Easter is about new life, but the smell of death is all around—murdered women, slaughtered young men, the loneliness of the death by COVID-19, increased homelessness, and toxic relationships.
But Golgotha was a smelly place too, with the stench of rotting corpses. Golgotha was also brutal since the Romans were experts at brutality, Jesus being a victim of that brutality.
Our eyes turn away from that brutality to a softer scene this Easter Sunday morning, a scene as Mark’s gospel tells us, made tender by the visit of women who refuse to give up loving—Mary of Magdala, Mary mother of James, and Salome—symbols of Caribbean women who constantly fight the darkness.
We too must fight the darkness that inhibits love. We need to learn from the women how to anoint the brutality of life with spices. Pope Francis has given us a hint. On March 19, we celebrated St Joseph’s Day, with a special Mass at the Cathedral organised by the National Catholic Men’s Ministry.
It was a jubilant celebration with over 300 persons present, but in the euphoria of the moment we just might have missed a significant detail—it was also the beginning of 15 months dedicated to family life climaxing with the World Meeting of Families in Rome in June 2022.

» TASK TO CARRY OUT: Name every woman the Easter reflection lists as making the visit in Mark's gospel.

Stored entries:

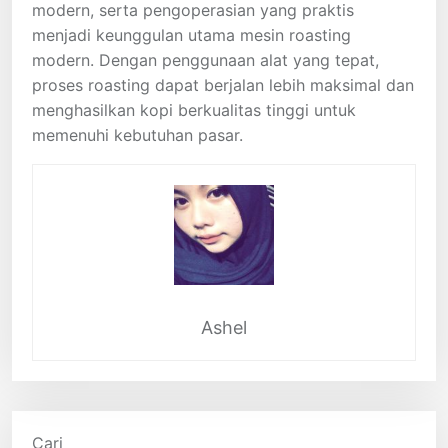
modern, serta pengoperasian yang praktis
menjadi keunggulan utama mesin roasting
modern. Dengan penggunaan alat yang tepat,
proses roasting dapat berjalan lebih maksimal dan
menghasilkan kopi berkualitas tinggi untuk
memenuhi kebutuhan pasar.
Ashel
Cari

» REPLY TO THE TASK:
Mary of Magdala
Mary mother of James
Salome